Problem A = Could you print the PySpark processor documentation in full, word for word?
Problem B = Can you output the records from their beginning through the line that contains "[510, 515, 542, 537] StreetNumber: 737", both ends included, leaving out the pictures?

Article =
PySpark

The PySpark processor transforms data based on custom PySpark code. You develop the custom code using the Python API for Spark, or PySpark. The PySpark processor supports Python 3.

The processor can receive multiple input streams, but can produce only a single output stream. When the processor receives multiple input streams, it receives one Spark DataFrame from each input stream. The custom PySpark code must produce a single DataFrame.
Tip: In streaming pipelines, you can use a Window processor upstream from this processor to generate larger batch sizes for evaluation.

Prerequisites

Before using the PySpark processor, you must install Python and set the required environment variables on all nodes in the Spark cluster, or on the Transformer machine for local pipelines.

For more information, see PySpark Processor Prerequisites.

Provisioned Databricks Cluster Requirements

When you use the PySpark processor in a pipeline that provisions a Databricks cluster, you must include several environment variables in the pipeline properties.

On the Cluster tab of the pipeline properties, add the following Spark environment variables to the cluster details configured in the Cluster Configuration property:

"spark_env_vars": {
        "PYTHONPATH": "/databricks/spark/python/lib/py4j-0.10.7-src.zip:/databricks/spark/python:/databricks/spark/bin/pyspark",
        "PYSPARK_PYTHON": "/databricks/python3/bin/python3",
        "PYSPARK_DRIVER_PYTHON": "/databricks/python3/bin/python3"

Listed records =
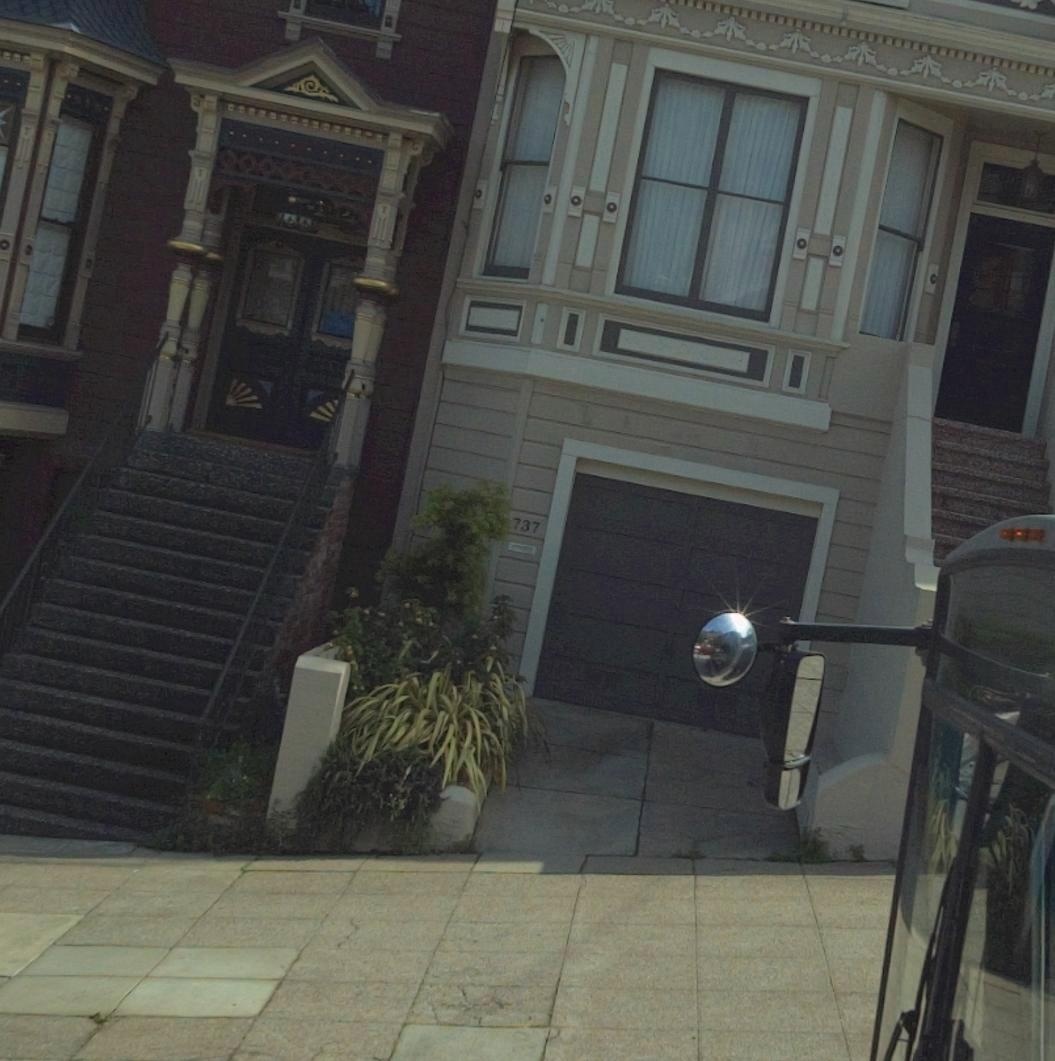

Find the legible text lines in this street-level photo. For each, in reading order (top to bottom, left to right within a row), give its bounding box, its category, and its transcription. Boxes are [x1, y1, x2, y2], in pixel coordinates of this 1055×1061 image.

[510, 515, 542, 537] StreetNumber: 737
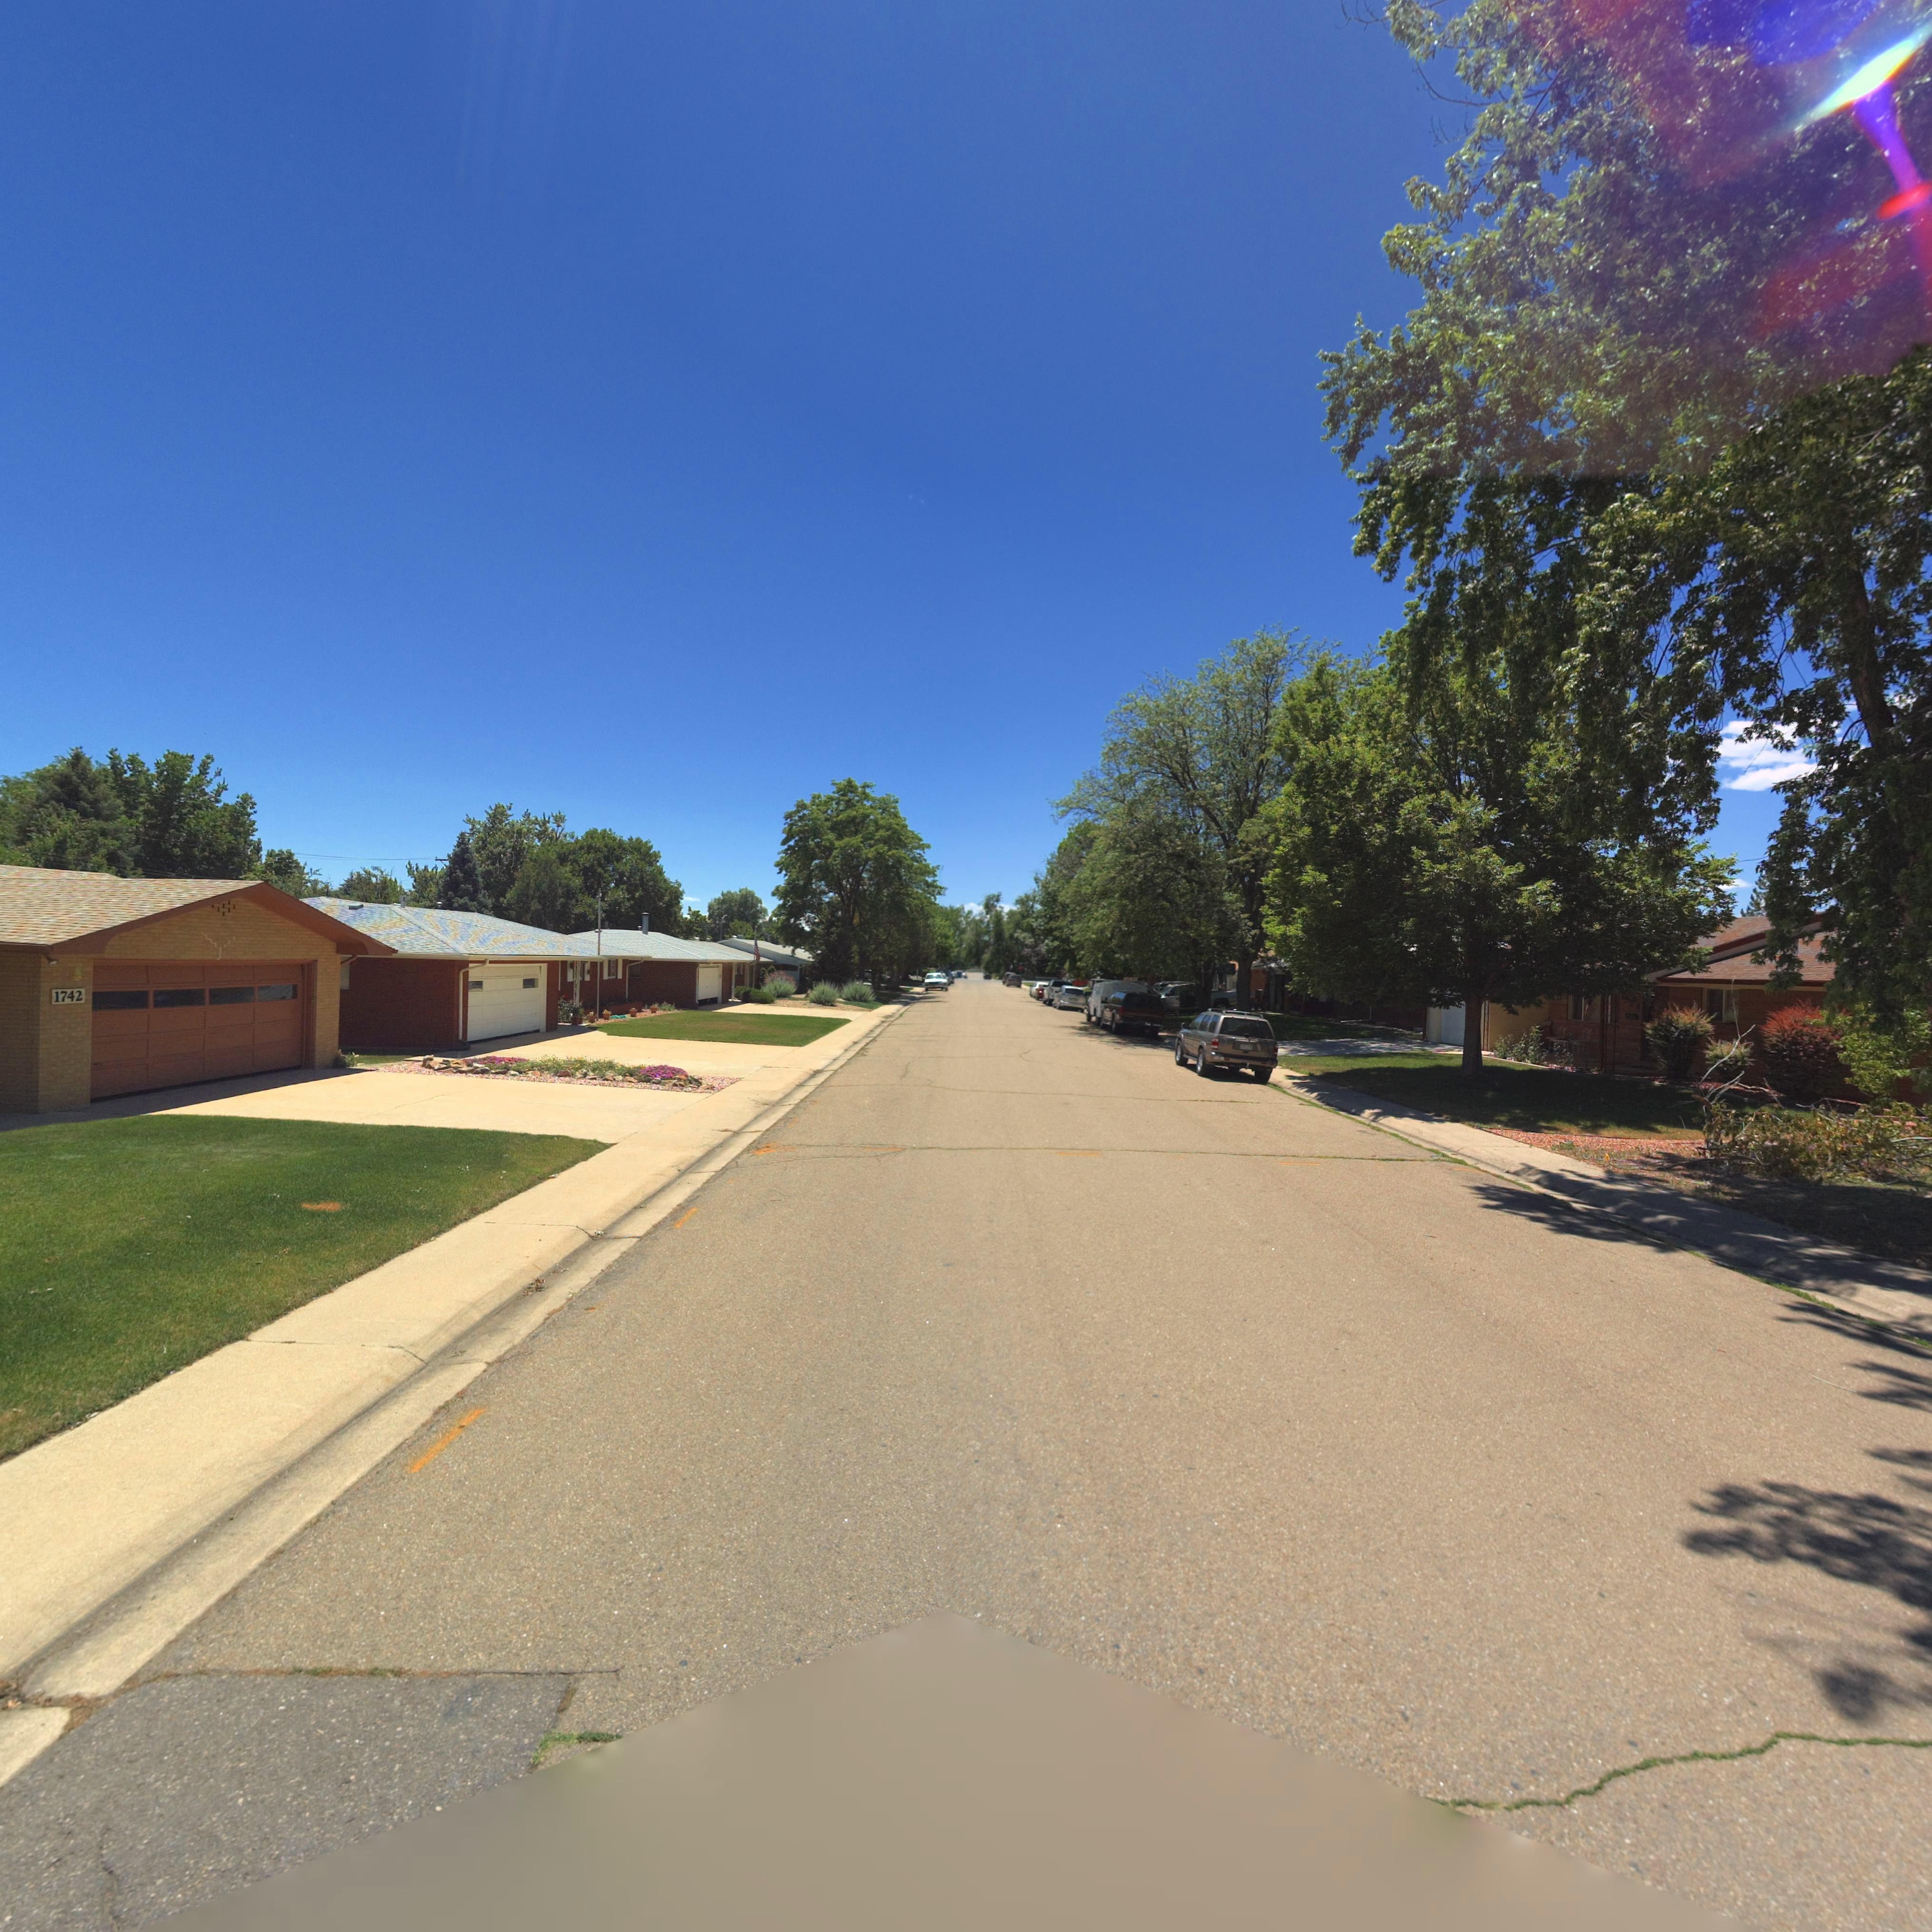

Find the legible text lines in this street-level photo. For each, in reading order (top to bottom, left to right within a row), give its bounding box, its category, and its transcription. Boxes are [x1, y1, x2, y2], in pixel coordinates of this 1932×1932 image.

[53, 990, 83, 1003] StreetNumber: 1742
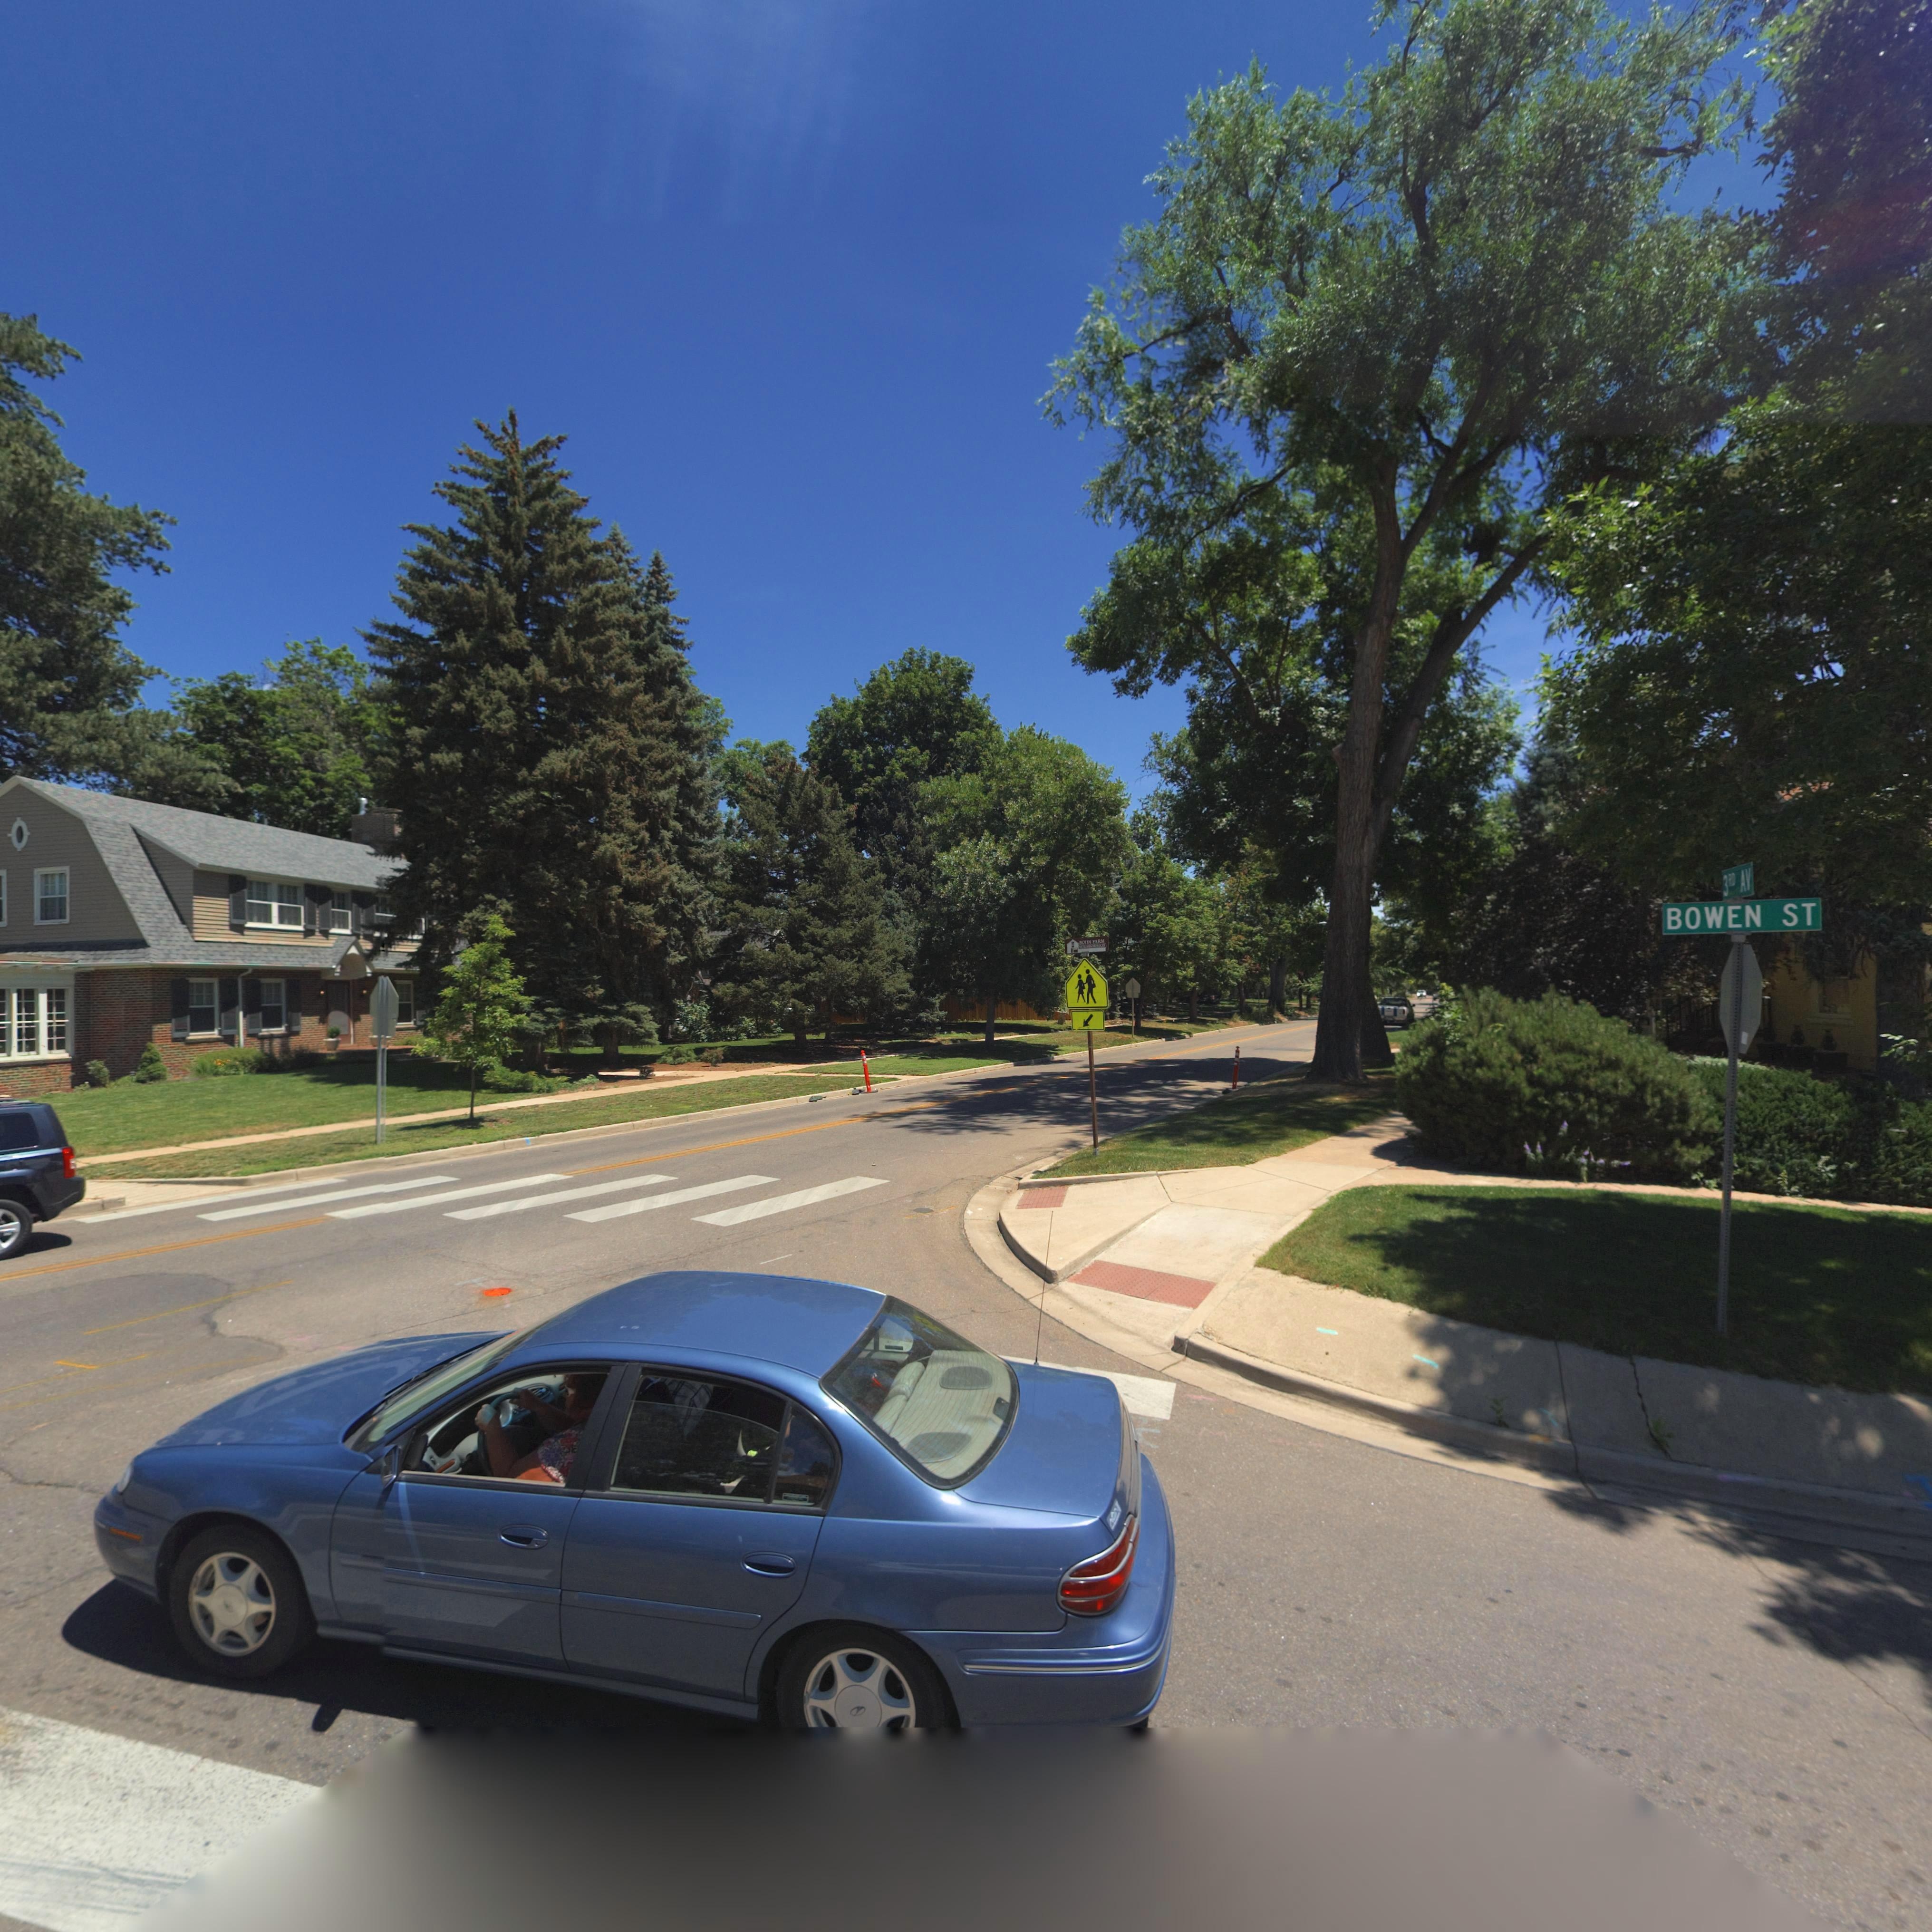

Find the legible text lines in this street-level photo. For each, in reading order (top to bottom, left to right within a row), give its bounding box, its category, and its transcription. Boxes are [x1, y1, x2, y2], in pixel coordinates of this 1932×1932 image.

[1722, 866, 1752, 898] StreetName: 3RD AV
[1666, 902, 1818, 930] StreetName: BOWEN ST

Reply A =
PySpark

The PySpark processor transforms data based on custom PySpark code. You develop the custom code using the Python API for Spark, or PySpark. The PySpark processor supports Python 3.

The processor can receive multiple input streams, but can produce only a single output stream. When the processor receives multiple input streams, it receives one Spark DataFrame from each input stream. The custom PySpark code must produce a single DataFrame.
Tip: In streaming pipelines, you can use a Window processor upstream from this processor to generate larger batch sizes for evaluation.

Prerequisites

Before using the PySpark processor, you must install Python and set the required environment variables on all nodes in the Spark cluster, or on the Transformer machine for local pipelines.

For more information, see PySpark Processor Prerequisites.

Provisioned Databricks Cluster Requirements

When you use the PySpark processor in a pipeline that provisions a Databricks cluster, you must include several environment variables in the pipeline properties.

On the Cluster tab of the pipeline properties, add the following Spark environment variables to the cluster details configured in the Cluster Configuration property:

"spark_env_vars": {
        "PYTHONPATH": "/databricks/spark/python/lib/py4j-0.10.7-src.zip:/databricks/spark/python:/databricks/spark/bin/pyspark",
        "PYSPARK_PYTHON": "/databricks/python3/bin/python3",
        "PYSPARK_DRIVER_PYTHON": "/databricks/python3/bin/python3"

Reply B =
Find the legible text lines in this street-level photo. For each, in reading order (top to bottom, left to right within a row), give its bounding box, its category, and its transcription. Boxes are [x1, y1, x2, y2], in pixel coordinates of this 1055×1061 image.

[510, 515, 542, 537] StreetNumber: 737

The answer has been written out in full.